An expander is a graph that has no bottlenecks. We say that a $d$-regular graph $G=(V, E)$ with $N$ vertices is an expander if there is a constant $\mu$ such that for all subsets $S \subseteq V$ with less than or equal to half the total number of vertices, $\frac{\|E(S, \bar{S})\|}{d\|S\|} \ge \mu$. Intuitively, $G$ is an expander if for every cut $S$ and $V \setminus S$, there are a lot of edges going out of $S$ and into $V \setminus S$. Importantly, if we make $S$ larger, then the number of edges is also increased proportionally.

Note that the expansion $\mu$ is also equal to the conductance of a random walk on that graph. This ensures that the chain is well-connected and as a result Markov chains on expanders mix very fast - something very useful for applications.

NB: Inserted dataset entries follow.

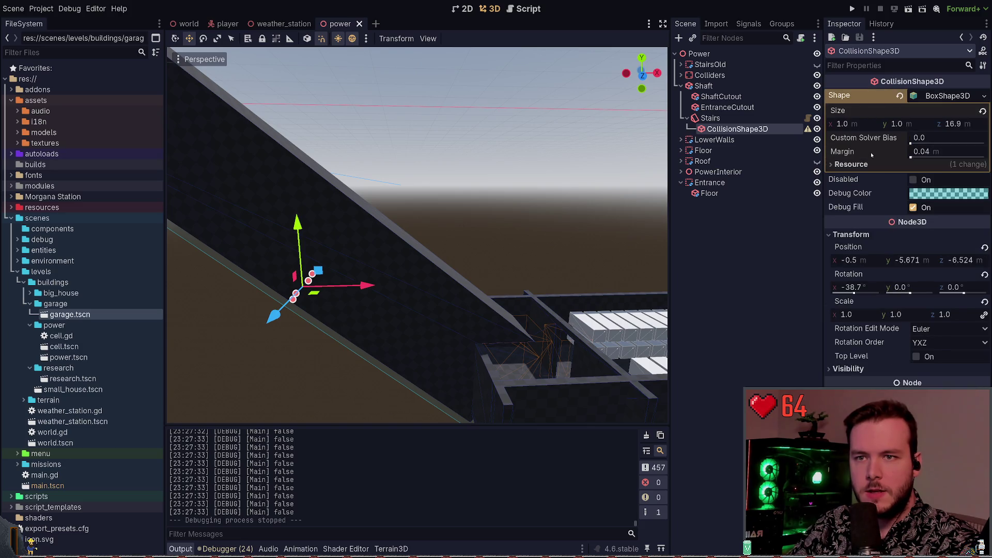
left_click(933, 99)
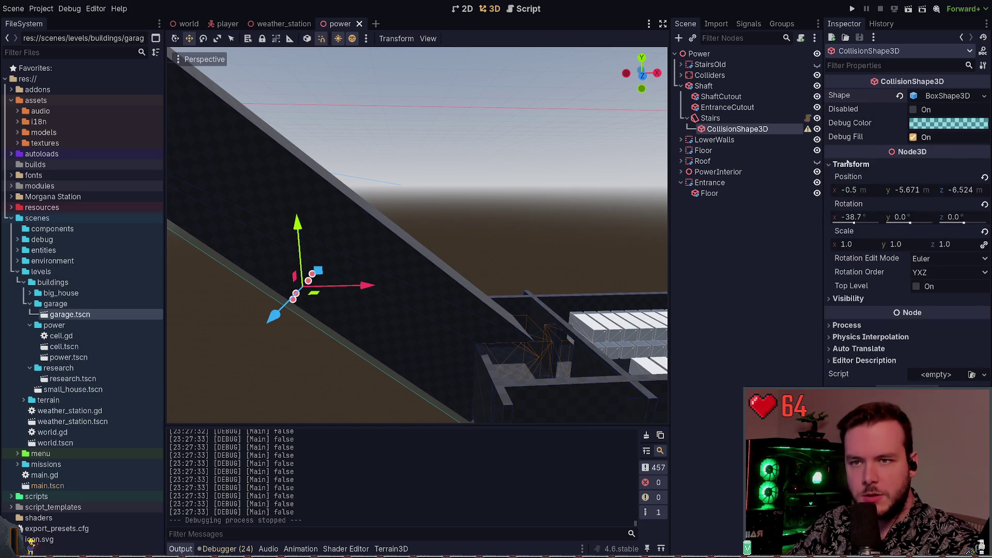
left_click(849, 164)
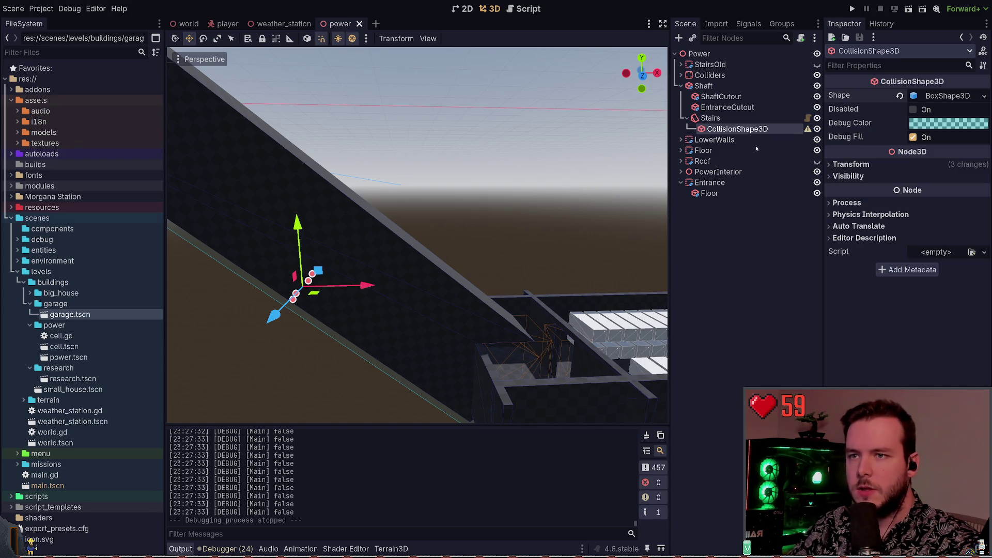
Add a StaticBody3D under Stairs and move the CollisionShape3D into it.
key("F5")
key("Return")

In reality, any graph is an expander for some $\mu$. To be useful to solve problems of varying sizes however, we would like to have a family of graphs $\{G_N\}$ - one or more graphs for every possible number of nodes $N$ - such that the expansion $\mu$ is constant as $N$ increases. If this were not the case, we could imagine a scenario where for some problem of size $25$, we use an expander with expansion $3$, but for a problem instance of size $26$, we have access to a graph with expansion $1$. This just overcomplicates things, which is one reason we want constant expansion as $N$ increases. If such an infinite family $\{G_N\}$ of $d$-regular graphs exist, then the following are equivalent:

For some $\mu > 0$, $G_N$ is an expander with expansion at least $\mu$;
For some $\Phi > 0$, the lazy walk on $G_N$ with a modified transition probability $M' = (M + I)/2$, has conductance at least $\Phi$;
For some $\delta > 0$, the lazy walk on $G_N$ has a spectral gap at least $\delta$.

It turns out, such families of graphs are very common and can be generated using random algorithms. Most random $d$-regular graphs are expanders. Few deterministic algorithms for generating expanders exist as of today (see Cayley graphs and the Zig Zag product).

Ultimately, expanders are very useful objects. They can be used to reduce the number of random bits needed to run certain algorithms and are useful constructs in some important proofs. There are many interesting aspects worthy of discussion, which unfortunately become too technical for a quick overview. Therefore, I'll leave them for a future post, for when the muse calls.

Paley 17 nodes — Figure 7: The Paley expander with 17 nodes. The two graphs are the same, but with different node layouts for better visualization of the connectivity.